March 2010
6 posts
PRESENTATION Wherever it’s exhibited, the artwork coexists today with the commodity in a permanent promiscuity, physical and symbolic. What is called the “context” is nothing but the grey zone of this cohabitation and this confusion. The use value of concepts and images has shrunken dramatically as their value of exchange has grown nonsensically inside the art-world.
The predominantly commercial places such as art fairs have been rehabilitated and successfully promoted as simple occasions for the public to view contemporary art.
On the other hand, the non-commercial life of the artwork is supposed to only evolve in the space of its regulated reception. Children and people in general according to international governmental strategies need to be put in touch with contemporary art as if it was something healthy or therapeutic.
After being an omnipresent topic of the avant-garde, the movements of the Seventies and the whole philosophy of the Twentieth century, life as a political problem has become an embarrassment for artists. Since then it has settled in the territory of the moving image and populates the documentary and fiction films, as if the encounter with the material world threatened it. If the purpose of art is no longer to construct or to depict possible worlds it’s because this task has been fully taken over by industry and television. Art has to address the viewer, this unknown subject that nevertheless must be taken into account.

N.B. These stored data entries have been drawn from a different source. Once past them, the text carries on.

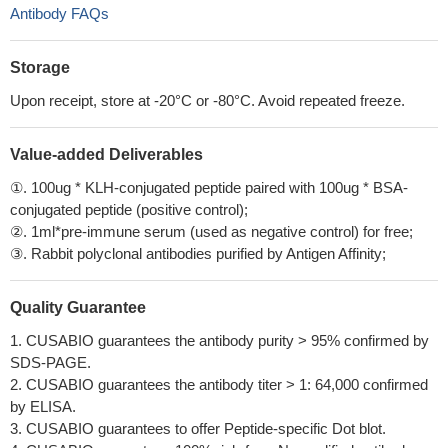
Antibody FAQs
Storage
Upon receipt, store at -20°C or -80°C. Avoid repeated freeze.
Value-added Deliverables
①. 100ug * KLH-conjugated peptide paired with 100ug * BSA-
conjugated peptide (positive control);
②. 1ml*pre-immune serum (used as negative control) for free;
③. Rabbit polyclonal antibodies purified by Antigen Affinity;
Quality Guarantee
1. CUSABIO guarantees the antibody purity > 95% confirmed by
SDS-PAGE.
2. CUSABIO guarantees the antibody titer > 1: 64,000 confirmed
by ELISA.
3. CUSABIO guarantees to offer Peptide-specific Dot blot.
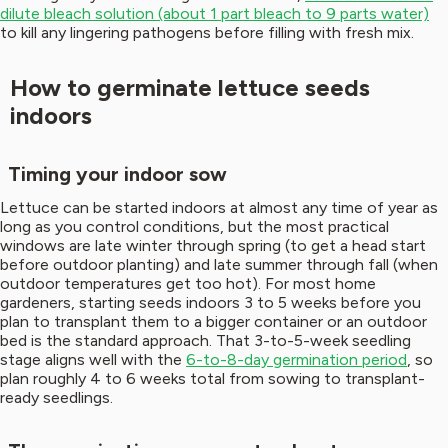
dilute bleach solution (about 1 part bleach to 9 parts water)
to kill any lingering pathogens before filling with fresh mix.
How to germinate lettuce seeds
indoors
Timing your indoor sow
Lettuce can be started indoors at almost any time of year as
long as you control conditions, but the most practical
windows are late winter through spring (to get a head start
before outdoor planting) and late summer through fall (when
outdoor temperatures get too hot). For most home
gardeners, starting seeds indoors 3 to 5 weeks before you
plan to transplant them to a bigger container or an outdoor
bed is the standard approach. That 3-to-5-week seedling
stage aligns well with the
6-to-8-day germination period
, so
plan roughly 4 to 6 weeks total from sowing to transplant-
ready seedlings.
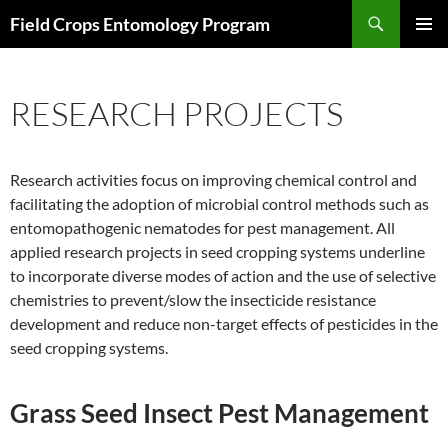
Skip
Search
Field Crops Entomology Program
to
PRIMAR
content
MENU
RESEARCH PROJECTS
Research activities focus on improving chemical control and
facilitating the adoption of microbial control methods such as
entomopathogenic nematodes for pest management. All
applied research projects in seed cropping systems underline
to incorporate diverse modes of action and the use of selective
chemistries to prevent/slow the insecticide resistance
development and reduce non-target effects of pesticides in the
seed cropping systems.
Grass Seed Ins
ect Pest Management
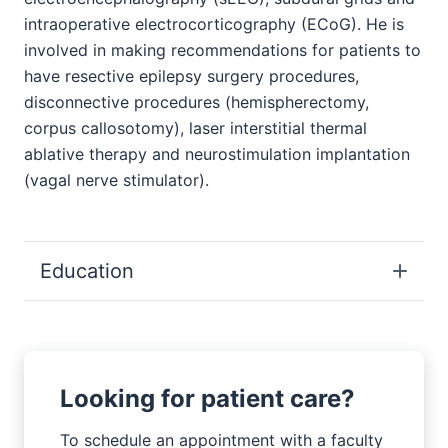
intraoperative electrocorticography (ECoG). He is
involved in making recommendations for patients to
have resective epilepsy surgery procedures,
disconnective procedures (hemispherectomy,
corpus callosotomy), laser interstitial thermal
ablative therapy and neurostimulation implantation
(vagal nerve stimulator).
Education
Looking for patient care?
To schedule an appointment with a faculty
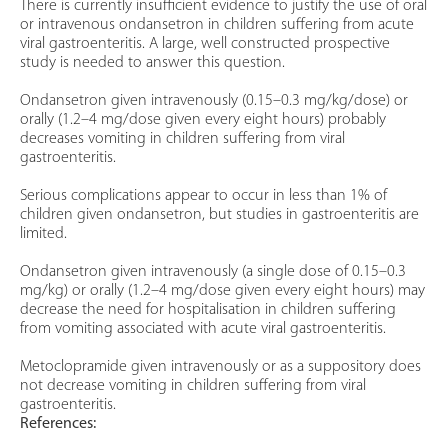
There is currently insufficient evidence to justify the use of oral
or intravenous ondansetron in children suffering from acute
viral gastroenteritis. A large, well constructed prospective
study is needed to answer this question.
Ondansetron given intravenously (0.15–0.3 mg/kg/dose) or
orally (1.2–4 mg/dose given every eight hours) probably
decreases vomiting in children suffering from viral
gastroenteritis.
Serious complications appear to occur in less than 1% of
children given ondansetron, but studies in gastroenteritis are
limited.
Ondansetron given intravenously (a single dose of 0.15–0.3
mg/kg) or orally (1.2–4 mg/dose given every eight hours) may
decrease the need for hospitalisation in children suffering
from vomiting associated with acute viral gastroenteritis.
Metoclopramide given intravenously or as a suppository does
not decrease vomiting in children suffering from viral
gastroenteritis.
References:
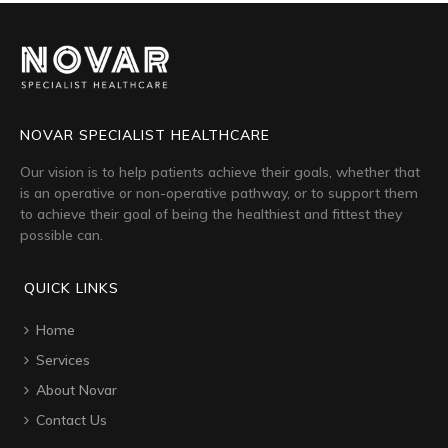
NOVAR SPECIALIST HEALTHCARE
Our vision is to help patients achieve their goals, whether that
is an operative or non-operative pathway, or to support them
to achieve their goal of being the healthiest and fittest they
possible can.
QUICK LINKS
Home
Services
About Novar
Contact Us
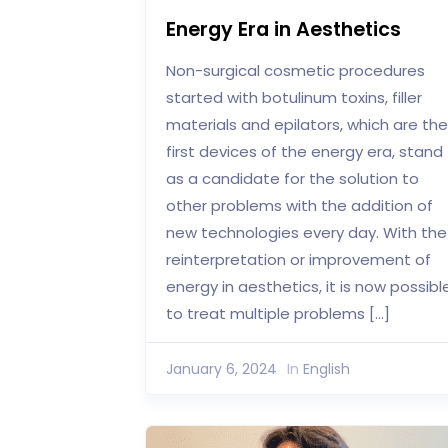
Energy Era in Aesthetics
Non-surgical cosmetic procedures
started with botulinum toxins, filler
materials and epilators, which are the
first devices of the energy era, stand
as a candidate for the solution to
other problems with the addition of
new technologies every day. With the
reinterpretation or improvement of
energy in aesthetics, it is now possibl
to treat multiple problems […]
January 6, 2024
In
English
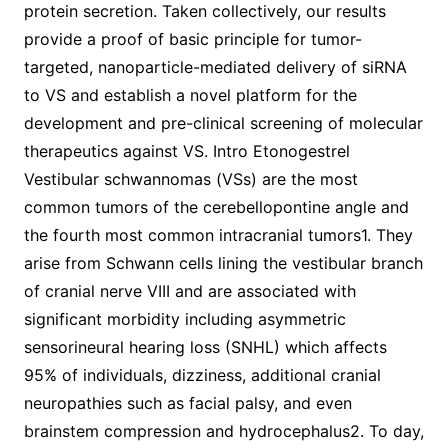
protein secretion. Taken collectively, our results
provide a proof of basic principle for tumor-
targeted, nanoparticle-mediated delivery of siRNA
to VS and establish a novel platform for the
development and pre-clinical screening of molecular
therapeutics against VS. Intro Etonogestrel
Vestibular schwannomas (VSs) are the most
common tumors of the cerebellopontine angle and
the fourth most common intracranial tumors1. They
arise from Schwann cells lining the vestibular branch
of cranial nerve VIII and are associated with
significant morbidity including asymmetric
sensorineural hearing loss (SNHL) which affects
95% of individuals, dizziness, additional cranial
neuropathies such as facial palsy, and even
brainstem compression and hydrocephalus2. To day,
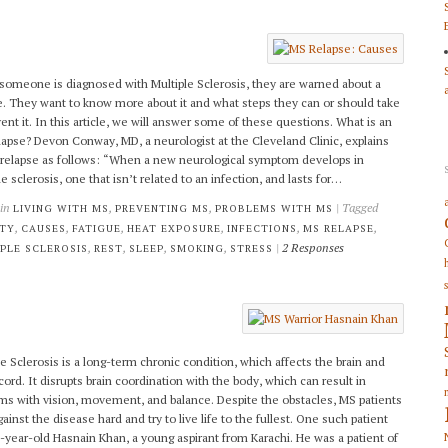
omeone is diagnosed with Multiple Sclerosis, they are warned about a
e. They want to know more about it and what steps they can or should take
vent it. In this article, we will answer some of these questions. What is an
apse? Devon Conway, MD, a neurologist at the Cleveland Clinic, explains
relapse as follows: “When a new neurological symptom develops in
e sclerosis, one that isn’t related to an infection, and lasts for…
 in
,
,
| Tagged
LIVING WITH MS
PREVENTING MS
PROBLEMS WITH MS
,
,
,
,
,
,
ETY
CAUSES
FATIGUE
HEAT EXPOSURE
INFECTIONS
MS RELAPSE
,
,
,
,
|
2 Responses
PLE SCLEROSIS
REST
SLEEP
SMOKING
STRESS
le Sclerosis is a long-term chronic condition, which affects the brain and
 cord. It disrupts brain coordination with the body, which can result in
ms with vision, movement, and balance. Despite the obstacles, MS patients
gainst the disease hard and try to live life to the fullest. One such patient
-year-old Hasnain Khan, a young aspirant from Karachi. He was a patient of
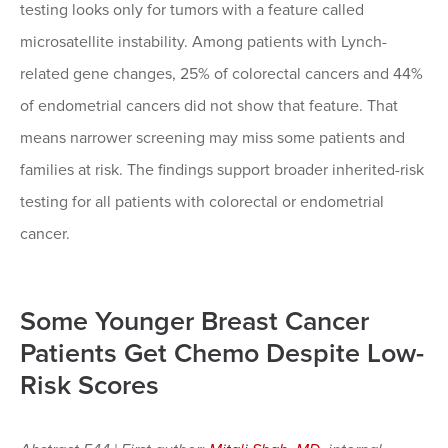
testing looks only for tumors with a feature called
microsatellite instability. Among patients with Lynch-
related gene changes, 25% of colorectal cancers and 44%
of endometrial cancers did not show that feature. That
means narrower screening may miss some patients and
families at risk. The findings support broader inherited-risk
testing for all patients with colorectal or endometrial
cancer.
Some Younger Breast Cancer
Patients Get Chemo Despite Low-
Risk Scores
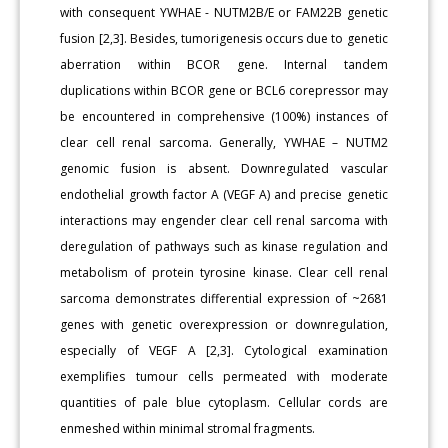
with consequent YWHAE - NUTM2B/E or FAM22B genetic
fusion [2,3]. Besides, tumorigenesis occurs due to genetic
aberration within BCOR gene. Internal tandem
duplications within BCOR gene or BCL6 corepressor may
be encountered in comprehensive (100%) instances of
clear cell renal sarcoma. Generally, YWHAE – NUTM2
genomic fusion is absent. Downregulated vascular
endothelial growth factor A (VEGF A) and precise genetic
interactions may engender clear cell renal sarcoma with
deregulation of pathways such as kinase regulation and
metabolism of protein tyrosine kinase. Clear cell renal
sarcoma demonstrates differential expression of ~2681
genes with genetic overexpression or downregulation,
especially of VEGF A [2,3]. Cytological examination
exemplifies tumour cells permeated with moderate
quantities of pale blue cytoplasm. Cellular cords are
enmeshed within minimal stromal fragments.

Commercial democracy has engendered the hybrid figure of the client-user-citizen whose function is to claim what he has paid for. Now a paradoxical situation has been reached where if anyone from a public service, transport or school, has the necessity to go on strike in order to get his demands taken into account, the government can object that the strikers hold the population hostage and cause economic damage. Looking at this phenomenon from another perspective, the worker is now racketed by this new figure that pays for its rights and considers any form of struggle as an attempt against the law, whereas the law is nothing but the result of many struggles. The artist as part of the fabric of the same economy is in a similar situation, he cannot forget at any time that his work is a “sociable creature”.
In What is the act of creation? Deleuze ends the text by quoting Paul Klee: artists do their work for the people that are missing, never for an audience that already exist. And the artwork whilst it creates its audience, it creates the people that didn’t exist beforehand. The artwork is cited by Deleuze as a device of subjectivation for the viewer and not as a controlled pedagogical instrument. It’s conceived as a de-civilizing and liberating tool of revolt and not as an element of civic education.
The starting point of our discussion will be the enforced proximity between the artist and his public, the public of buyers and sellers, the public of spectators. The consequences of this promiscuity are numerous but we would like to analyze them from the perspective of the artist and not from the sociological one. The continuous oscillation between seduction and self-censorship, the implicit work of re-formatting the art to make it compatible to the context and the necessity of self-inscription in a field where the critics are more and more absent, will be some of the points.
Of course one can object that artists are not forced to submit to these obligations and we can all agree on this fact, but what we call an artist today is somebody that performs these duties. Nobody knows anything about the others.